Question

Vertical displacement of a plank with a body of mass ' $m$ ' on it is varying according to law $y=\sin \omega t+\sqrt{3} \cos \omega t$. The minimum value of $\omega$ for which the mass just breaks off the plank and the moment it occurs first after $t =0$ are given by: ( $y$ is positive vertically upwards)
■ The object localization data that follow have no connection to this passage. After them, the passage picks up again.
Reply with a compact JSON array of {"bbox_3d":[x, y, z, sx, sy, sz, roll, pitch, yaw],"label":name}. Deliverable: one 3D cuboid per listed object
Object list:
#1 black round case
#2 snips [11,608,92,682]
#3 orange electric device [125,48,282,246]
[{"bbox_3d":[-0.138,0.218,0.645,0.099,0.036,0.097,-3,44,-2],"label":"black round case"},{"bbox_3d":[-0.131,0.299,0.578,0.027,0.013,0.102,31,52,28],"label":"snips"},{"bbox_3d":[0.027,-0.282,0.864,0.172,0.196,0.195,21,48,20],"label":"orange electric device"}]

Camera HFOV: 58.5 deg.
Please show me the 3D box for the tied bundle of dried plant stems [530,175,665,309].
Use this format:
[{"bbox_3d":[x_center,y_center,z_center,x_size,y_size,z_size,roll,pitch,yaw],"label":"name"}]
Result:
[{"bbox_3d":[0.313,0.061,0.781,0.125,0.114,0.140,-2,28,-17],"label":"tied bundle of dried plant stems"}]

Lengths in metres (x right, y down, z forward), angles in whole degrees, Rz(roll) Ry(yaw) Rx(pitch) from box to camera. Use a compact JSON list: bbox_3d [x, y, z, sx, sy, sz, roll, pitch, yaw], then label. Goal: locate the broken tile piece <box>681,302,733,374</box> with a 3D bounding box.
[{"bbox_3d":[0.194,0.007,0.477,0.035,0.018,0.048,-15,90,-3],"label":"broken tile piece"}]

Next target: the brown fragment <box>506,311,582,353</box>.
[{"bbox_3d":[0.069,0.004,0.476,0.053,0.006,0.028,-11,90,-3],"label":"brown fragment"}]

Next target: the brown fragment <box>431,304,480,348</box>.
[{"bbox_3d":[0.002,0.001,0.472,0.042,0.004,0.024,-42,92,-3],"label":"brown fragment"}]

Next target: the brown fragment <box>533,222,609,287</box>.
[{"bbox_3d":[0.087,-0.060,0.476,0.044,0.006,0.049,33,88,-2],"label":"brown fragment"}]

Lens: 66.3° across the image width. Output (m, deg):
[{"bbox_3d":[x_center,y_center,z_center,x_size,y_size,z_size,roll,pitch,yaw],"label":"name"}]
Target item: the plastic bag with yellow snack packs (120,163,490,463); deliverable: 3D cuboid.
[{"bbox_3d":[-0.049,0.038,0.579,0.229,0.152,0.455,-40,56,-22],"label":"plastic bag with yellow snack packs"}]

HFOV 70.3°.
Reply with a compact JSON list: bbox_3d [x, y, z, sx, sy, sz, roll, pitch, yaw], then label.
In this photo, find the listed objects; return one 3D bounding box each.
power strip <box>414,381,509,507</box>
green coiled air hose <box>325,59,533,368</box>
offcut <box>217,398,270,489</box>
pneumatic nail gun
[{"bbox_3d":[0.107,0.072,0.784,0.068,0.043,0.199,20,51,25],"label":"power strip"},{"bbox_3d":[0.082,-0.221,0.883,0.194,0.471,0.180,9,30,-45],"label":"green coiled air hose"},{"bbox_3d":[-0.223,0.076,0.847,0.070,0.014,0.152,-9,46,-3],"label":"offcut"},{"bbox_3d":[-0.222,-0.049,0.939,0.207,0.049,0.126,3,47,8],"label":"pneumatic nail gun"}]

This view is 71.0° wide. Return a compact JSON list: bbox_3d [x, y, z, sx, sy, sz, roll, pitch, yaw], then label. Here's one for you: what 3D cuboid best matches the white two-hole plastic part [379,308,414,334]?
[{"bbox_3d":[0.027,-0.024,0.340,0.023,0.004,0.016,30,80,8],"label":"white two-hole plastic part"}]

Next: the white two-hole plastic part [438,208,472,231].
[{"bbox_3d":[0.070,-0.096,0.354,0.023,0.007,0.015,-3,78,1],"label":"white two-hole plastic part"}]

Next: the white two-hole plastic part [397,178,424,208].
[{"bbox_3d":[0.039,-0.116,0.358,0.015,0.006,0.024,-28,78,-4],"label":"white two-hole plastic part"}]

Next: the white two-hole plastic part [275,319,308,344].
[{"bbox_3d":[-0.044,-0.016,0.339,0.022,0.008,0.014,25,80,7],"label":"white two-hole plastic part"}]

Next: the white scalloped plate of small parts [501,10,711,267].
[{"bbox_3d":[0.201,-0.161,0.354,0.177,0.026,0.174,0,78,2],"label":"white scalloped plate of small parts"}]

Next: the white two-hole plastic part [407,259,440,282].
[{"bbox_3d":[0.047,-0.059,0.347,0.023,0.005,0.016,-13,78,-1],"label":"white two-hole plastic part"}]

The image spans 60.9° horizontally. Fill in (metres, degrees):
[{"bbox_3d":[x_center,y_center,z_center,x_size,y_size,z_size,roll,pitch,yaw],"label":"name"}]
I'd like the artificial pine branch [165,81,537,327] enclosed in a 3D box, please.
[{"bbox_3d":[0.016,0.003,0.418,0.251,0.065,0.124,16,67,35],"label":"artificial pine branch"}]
• A. $\sqrt{\frac{ g }{2}}, \frac{\sqrt{2}}{6} \frac{\pi}{\sqrt{ g }}$
• B. $\frac{ g }{\sqrt{2}}, \frac{2}{3} \sqrt{\frac{\pi}{ g }}$
• C. $\sqrt{\frac{ g }{2}}, \frac{\pi}{3} \sqrt{\frac{2}{ g }}$
• D. $\sqrt{2 g }, \sqrt{\frac{2 \pi}{3 g }}$

Answer 1

Answer: (A)

$y =\sin \omega t +\sqrt{3} \sin (\omega t +\pi / 2)$
Amplitude, $A =\sqrt{1^{2}+(\sqrt{3})^{2}}=2$
$\tan \phi=\sqrt{3} \Rightarrow \phi=\frac{\pi}{3}$
$m \omega^{2} A = mg$
$\omega=\sqrt{\frac{ g }{ A }}=\sqrt{\frac{ g }{2}}$
$t =\frac{\pi / 6}{\omega}$